Effective governance in agentic environments requires rethinking where and how security decisions are made. Rather than relying solely on post-hoc scanning and review, organisations may need to embed security considerations into the agent workflows themselves, creating guardrails that operate in real time.

Who Should Attend

This webinar is designed for technical leaders responsible for securing software development environments, particularly those whose organisations are adopting or scaling AI-driven development practices. The content is most relevant for:

  • Chief Information Security Officers evaluating the security implications of AI agent adoption
  • Security architects designing controls for AI-augmented development pipelines
  • Application security managers adapting programmes to address AI-generated code
  • DevSecOps professionals integrating security into increasingly automated workflows
  • Platform engineers building and maintaining AI-enabled development environments

Attendees will benefit most if they have existing familiarity with application security concepts and are actively considering or implementing AI coding assistants and agents within their organisations.

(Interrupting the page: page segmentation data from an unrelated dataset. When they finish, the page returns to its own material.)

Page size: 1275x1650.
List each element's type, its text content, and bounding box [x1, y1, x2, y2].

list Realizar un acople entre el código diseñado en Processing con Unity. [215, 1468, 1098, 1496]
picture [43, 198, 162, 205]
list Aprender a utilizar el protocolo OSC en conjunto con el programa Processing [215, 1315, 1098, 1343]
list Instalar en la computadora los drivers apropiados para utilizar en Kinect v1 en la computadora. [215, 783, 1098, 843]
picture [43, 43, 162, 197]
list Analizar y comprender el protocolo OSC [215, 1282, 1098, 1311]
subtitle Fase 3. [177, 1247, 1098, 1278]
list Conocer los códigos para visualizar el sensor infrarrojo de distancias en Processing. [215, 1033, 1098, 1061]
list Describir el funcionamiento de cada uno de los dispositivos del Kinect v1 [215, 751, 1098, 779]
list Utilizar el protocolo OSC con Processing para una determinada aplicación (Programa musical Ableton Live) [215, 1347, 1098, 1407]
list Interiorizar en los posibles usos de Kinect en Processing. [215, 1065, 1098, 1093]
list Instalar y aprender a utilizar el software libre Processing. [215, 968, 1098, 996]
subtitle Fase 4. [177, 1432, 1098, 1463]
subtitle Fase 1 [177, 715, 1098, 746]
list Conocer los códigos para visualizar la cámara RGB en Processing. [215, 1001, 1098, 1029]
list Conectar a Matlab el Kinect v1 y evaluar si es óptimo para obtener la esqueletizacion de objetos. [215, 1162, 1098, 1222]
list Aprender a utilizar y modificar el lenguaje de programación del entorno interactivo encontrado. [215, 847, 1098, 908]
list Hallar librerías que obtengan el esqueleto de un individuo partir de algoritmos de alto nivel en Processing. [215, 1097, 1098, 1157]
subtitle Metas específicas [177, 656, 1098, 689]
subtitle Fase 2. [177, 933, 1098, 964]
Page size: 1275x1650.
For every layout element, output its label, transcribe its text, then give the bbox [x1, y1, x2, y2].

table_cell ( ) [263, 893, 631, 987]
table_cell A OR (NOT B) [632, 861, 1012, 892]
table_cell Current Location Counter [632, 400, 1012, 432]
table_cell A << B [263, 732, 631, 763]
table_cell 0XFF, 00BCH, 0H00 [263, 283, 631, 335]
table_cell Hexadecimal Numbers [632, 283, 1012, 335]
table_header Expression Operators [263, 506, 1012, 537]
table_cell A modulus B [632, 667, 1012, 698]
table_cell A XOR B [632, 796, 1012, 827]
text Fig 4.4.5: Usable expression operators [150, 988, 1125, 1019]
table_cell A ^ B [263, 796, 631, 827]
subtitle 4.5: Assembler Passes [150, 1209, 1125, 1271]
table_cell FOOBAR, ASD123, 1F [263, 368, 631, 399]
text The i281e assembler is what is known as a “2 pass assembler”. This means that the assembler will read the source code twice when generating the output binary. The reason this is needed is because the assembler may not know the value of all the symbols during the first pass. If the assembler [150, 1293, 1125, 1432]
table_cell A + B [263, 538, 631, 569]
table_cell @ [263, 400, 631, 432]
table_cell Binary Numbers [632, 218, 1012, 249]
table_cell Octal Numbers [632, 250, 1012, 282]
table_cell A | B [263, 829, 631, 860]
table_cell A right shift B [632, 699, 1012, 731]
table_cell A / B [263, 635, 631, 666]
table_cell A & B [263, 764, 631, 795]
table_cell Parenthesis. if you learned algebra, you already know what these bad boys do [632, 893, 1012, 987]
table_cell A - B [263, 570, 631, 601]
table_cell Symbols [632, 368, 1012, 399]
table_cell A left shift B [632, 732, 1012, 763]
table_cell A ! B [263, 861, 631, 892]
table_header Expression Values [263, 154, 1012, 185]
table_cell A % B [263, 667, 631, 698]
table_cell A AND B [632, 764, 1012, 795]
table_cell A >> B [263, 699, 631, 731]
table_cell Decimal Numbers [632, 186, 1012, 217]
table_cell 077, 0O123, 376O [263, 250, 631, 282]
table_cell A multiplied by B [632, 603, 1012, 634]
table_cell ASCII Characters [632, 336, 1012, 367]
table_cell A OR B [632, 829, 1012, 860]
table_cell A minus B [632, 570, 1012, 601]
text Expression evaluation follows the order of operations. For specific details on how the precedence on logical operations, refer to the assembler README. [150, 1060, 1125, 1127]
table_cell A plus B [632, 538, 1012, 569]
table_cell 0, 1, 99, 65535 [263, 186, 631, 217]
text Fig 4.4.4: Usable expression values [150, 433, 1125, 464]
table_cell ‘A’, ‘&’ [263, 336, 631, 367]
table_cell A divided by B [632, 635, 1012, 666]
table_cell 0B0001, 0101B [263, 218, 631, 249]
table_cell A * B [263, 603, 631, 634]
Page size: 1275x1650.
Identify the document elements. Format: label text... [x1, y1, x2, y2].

The Broader Industry Context

The questions this webinar addresses reflect broader industry uncertainty about how to govern AI systems that operate with increasing autonomy. As AI agents become more capable—moving from suggesting code snippets to orchestrating complex development tasks—the security community is working to establish frameworks, best practices and tooling appropriate to this new reality.

Organisations that delay consideration of these issues risk accumulating technical and security debt as AI-generated code proliferates through their systems. Conversely, those that implement overly restrictive controls may find themselves unable to realise the productivity benefits that drive AI adoption in the first place. Finding the appropriate balance requires understanding both the risks and the practical mechanisms available for managing them.